We also put in place a robust governance framework, with the introduction of the roles of Data Protection Officer and Data Protection Commissioner, as well as a mechanism to settle individual claims.
Billy Hawkes, our new Commissioner, is here with you for this event, as well as our Data Protection Officer, Michael Donohue.
Getting the new regime established was the first step. Now we are busy rolling it out across the organization:
First, there is no privacy without good security. Our digital security team works very closely with the new data protection function.
The second aspect relates to effecting organisational change. We are developing an experimental, behaviorally-informed approach to implement our new data protection rules.
For example, we are raising awareness among staff about phishing emails and this included an experiment in which we randomly sent different variations of the same message to staff and recorded differences in response rates.
This is yielding interesting results, which our security team in the Executive Directorate are analysing and will soon share. We hope that this way of using behavioural science and experimentation will help us improve digital security and data protection.

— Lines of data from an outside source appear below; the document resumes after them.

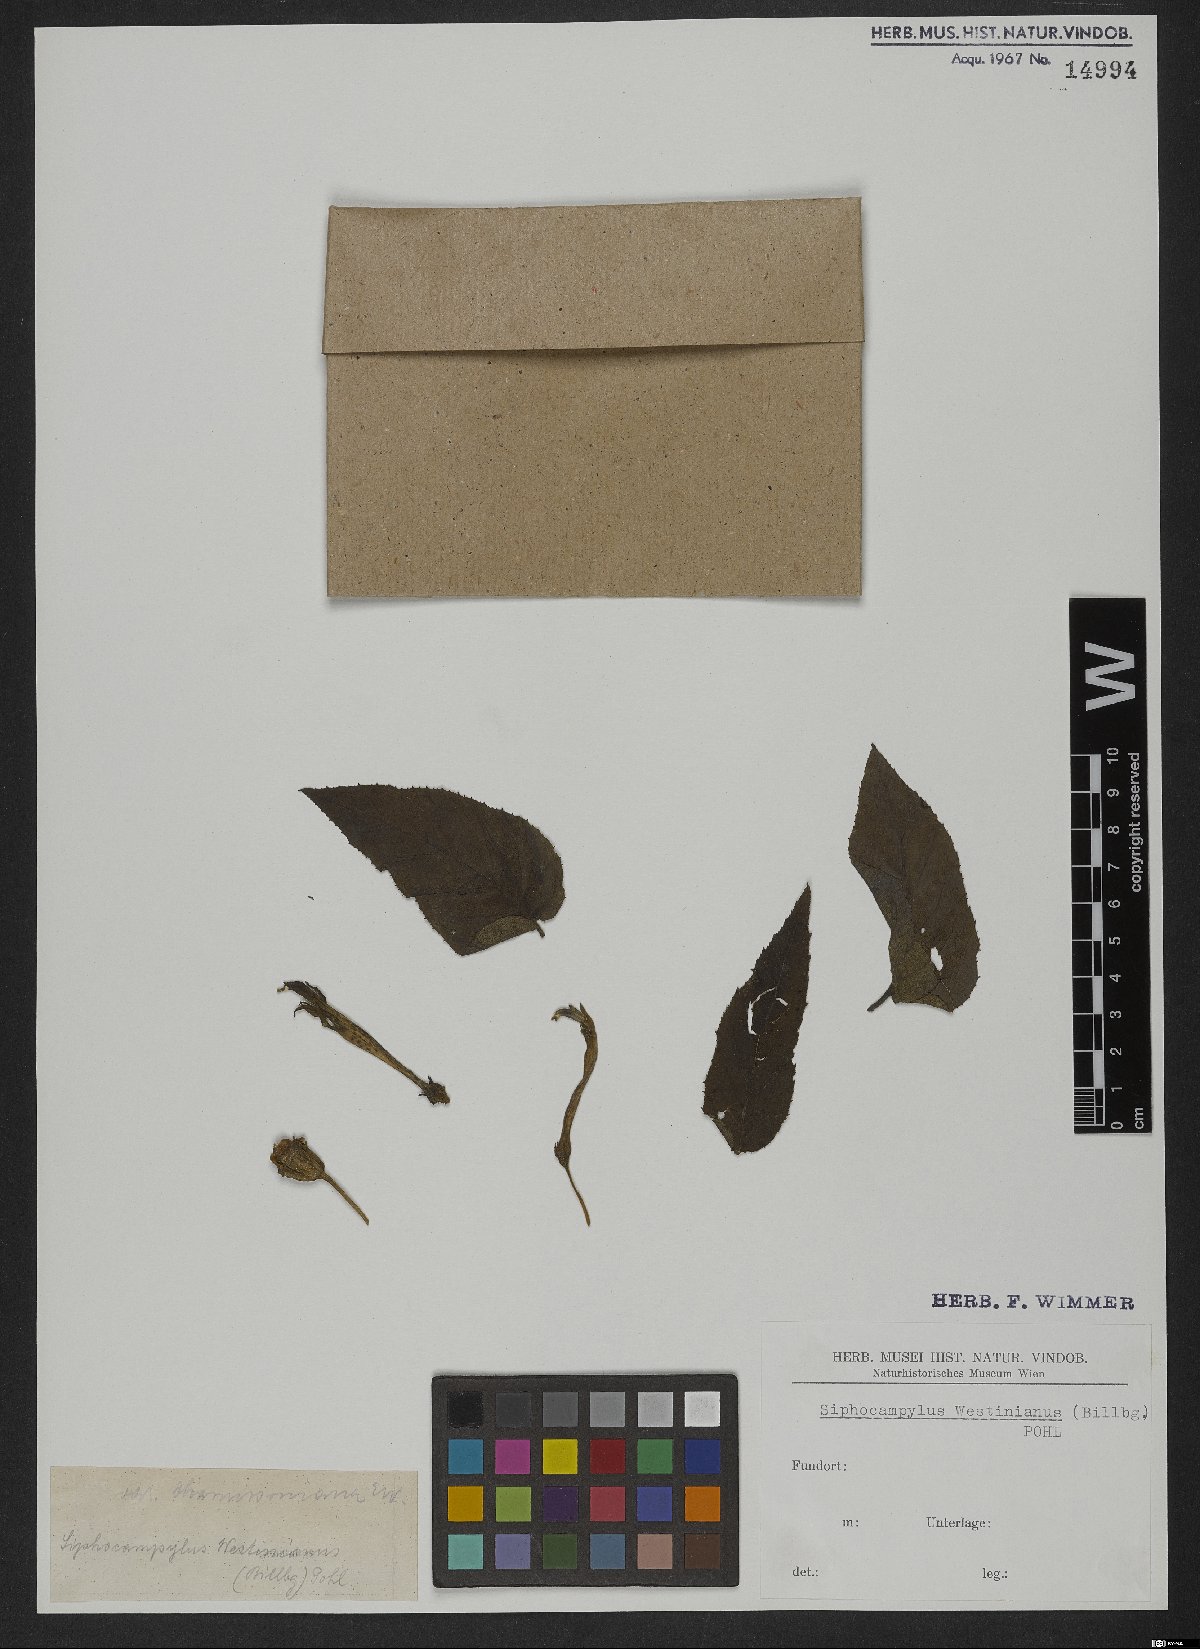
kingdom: Plantae
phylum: Tracheophyta
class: Magnoliopsida
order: Asterales
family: Campanulaceae
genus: Siphocampylus
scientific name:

One dimension that we must keep at the top of our minds is that that there are implementation challenges and legal issues that are unique to international organisations. We are not like corporations or even national administrations. Our independence and immunities are part of our DNA.
We learn from domestic approaches, and draw on best practices, but are ultimately subject to our own rules.
One issue of concern to many international organisations relates to personal data transfers. We fully appreciate that our Members and partners have to comply with domestic laws, so we need mechanisms and approaches that embed data protection into these flows. However, these mechanisms must also respect our international character.
We look forward to hearing how our colleagues in other organisations are addressing these and other issues and to sharing our best practices.
I’d like to finish by thanking you for your engagement on this issue which protects us all. I look forward to hearing about the outcomes of you discussions.